Most studies on curing hiccups employ hedging words like "probably" and "might" as a means of reporting that there is "no sure way" of stopping the things. But sift through enough of them and you'll get some insight into what's going on in your body when you have a case of hiccups, which "may" in turn help you find your own personal fix. So, the basics. A hiccup is a surprise spasm that shrinks your diaphragm and pulls your lungs down. This causes a sudden inhale that your vocal cords quickly block. It's a reflex—likely triggered by one of two causes: either one of several nerves has been jolted, or your stomach has expanded too far because you've swallowed too much air (say, after wolfing down a meal or downing a drink), which results in too little carbon dioxide in your blood.

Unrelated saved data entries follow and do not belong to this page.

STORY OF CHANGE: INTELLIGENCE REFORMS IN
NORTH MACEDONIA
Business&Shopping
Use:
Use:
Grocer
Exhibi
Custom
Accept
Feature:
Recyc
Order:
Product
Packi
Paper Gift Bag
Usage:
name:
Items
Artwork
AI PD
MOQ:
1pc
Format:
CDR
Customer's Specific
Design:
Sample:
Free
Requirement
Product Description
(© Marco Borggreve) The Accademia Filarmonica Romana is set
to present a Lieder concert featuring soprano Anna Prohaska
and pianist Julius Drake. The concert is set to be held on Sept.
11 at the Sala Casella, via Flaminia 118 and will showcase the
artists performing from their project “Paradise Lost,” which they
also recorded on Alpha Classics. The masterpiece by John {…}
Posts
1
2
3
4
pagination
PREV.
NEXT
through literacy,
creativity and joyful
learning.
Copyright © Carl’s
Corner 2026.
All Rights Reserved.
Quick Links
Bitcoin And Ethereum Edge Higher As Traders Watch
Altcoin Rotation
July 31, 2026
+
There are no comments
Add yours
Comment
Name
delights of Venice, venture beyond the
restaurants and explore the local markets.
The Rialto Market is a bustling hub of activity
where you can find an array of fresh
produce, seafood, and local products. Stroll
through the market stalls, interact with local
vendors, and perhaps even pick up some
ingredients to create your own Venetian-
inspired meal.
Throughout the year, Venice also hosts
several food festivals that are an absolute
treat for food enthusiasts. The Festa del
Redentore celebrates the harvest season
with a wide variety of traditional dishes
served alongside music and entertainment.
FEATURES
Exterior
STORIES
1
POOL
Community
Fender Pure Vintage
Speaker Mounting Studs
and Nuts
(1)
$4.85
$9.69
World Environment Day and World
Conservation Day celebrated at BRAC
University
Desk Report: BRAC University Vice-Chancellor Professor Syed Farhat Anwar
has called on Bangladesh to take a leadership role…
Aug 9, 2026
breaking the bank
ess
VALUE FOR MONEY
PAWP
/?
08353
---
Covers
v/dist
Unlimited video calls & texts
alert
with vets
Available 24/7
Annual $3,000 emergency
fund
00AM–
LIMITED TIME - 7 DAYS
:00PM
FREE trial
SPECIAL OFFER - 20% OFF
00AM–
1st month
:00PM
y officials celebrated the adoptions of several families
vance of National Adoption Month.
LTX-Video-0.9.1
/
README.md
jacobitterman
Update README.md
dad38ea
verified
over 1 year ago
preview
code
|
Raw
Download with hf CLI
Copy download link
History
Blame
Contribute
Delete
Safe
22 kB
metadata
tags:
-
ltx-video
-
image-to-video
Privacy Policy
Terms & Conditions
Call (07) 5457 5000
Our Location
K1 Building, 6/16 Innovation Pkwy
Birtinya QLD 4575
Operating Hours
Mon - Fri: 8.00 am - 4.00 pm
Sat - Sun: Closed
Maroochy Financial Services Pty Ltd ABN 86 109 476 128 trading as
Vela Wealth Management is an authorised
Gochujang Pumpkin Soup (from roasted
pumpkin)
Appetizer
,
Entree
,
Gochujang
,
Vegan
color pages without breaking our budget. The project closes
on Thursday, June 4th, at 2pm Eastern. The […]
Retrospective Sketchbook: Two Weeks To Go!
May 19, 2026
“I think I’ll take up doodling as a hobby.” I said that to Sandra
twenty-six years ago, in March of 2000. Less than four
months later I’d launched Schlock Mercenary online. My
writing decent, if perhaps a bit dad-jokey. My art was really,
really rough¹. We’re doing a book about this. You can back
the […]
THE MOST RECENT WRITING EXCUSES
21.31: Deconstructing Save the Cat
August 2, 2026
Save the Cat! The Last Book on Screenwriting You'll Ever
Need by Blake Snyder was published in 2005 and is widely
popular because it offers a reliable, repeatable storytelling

There are two means of stopping hiccups then. The first is to present your nerves with something else to react to; the second is to try to increase the amount of CO2 in your blood.
Tricking Your Nerves
As a woman on Dr. Oz's website so enthusiastically demonstrated, being scared might just shake you of hiccups. As Dr. David Eibling explains in the Expert Guide to Otolaryngology, your startle reflex may "override" your hiccups reflex. So after the scare, your nerves start fresh and won't keep sending the message to hiccup.
You could also prompt other reflexes for the same effect. For example, you could put a teaspoon of sugar on the back of your tongue to get to the nerve endings there (if you're at a bar and can't get no suga', try a lemon wedge), or wiggle your ear to activate its nerve endings.
You could also press a tongue depressor or a long cotton swab to the soft part of the roof of your mouth to trigger a gag reflex (you always bring depressors and swabs along with you to the bars, don't you? Don't you?). Discovery Health calls this "tickling" (I call it gagging), although they do say you could also have someone tickle you in the normal fashion too—either way, I'm sure you could turn this into foreplay. (Seriously.)
If you aren't feeling playful, you could also try to soothe the nerves. One method: Take a long swig of water—being careful as you do that you don't gulp in too much air (which is probably why the elementary school cure of sucking on a water fountain's stream usually doesn't work). Dr. Oz recommends drinking the water upside down (read: lurched over). Discovery Health also suggests taking a tablet or two of an antacid with magnesium, which helps with the nerve irritation and you can do right-side-up.
Increasing Your CO2
To up your sanguineous carbon dioxide, hold your breath. You can count to some high number while doing it. You could also plug your nose and jump on one foot, as Dr. Oz advocates. Or, to the same effect, you could repeatedly breathe into a paper bag, sucking back in carbon dioxide. Or you could close your mouth, pinch your nose and try hard to exhale (if you're at a bar and are trying to get some suga' from a medical-type, refer to this as the "Valsalva maneuver").
If these don't work, you may not be convinced enough you'll succeed to induce a potential placebo effect, so you should "probably" just wait it out, as most cases fix themselves. But if you keep hiccupping for days, months or 68 years, go see a doctor and get them to talk to you in normal human speak.
Nate Hopper is a summer Awl reporter.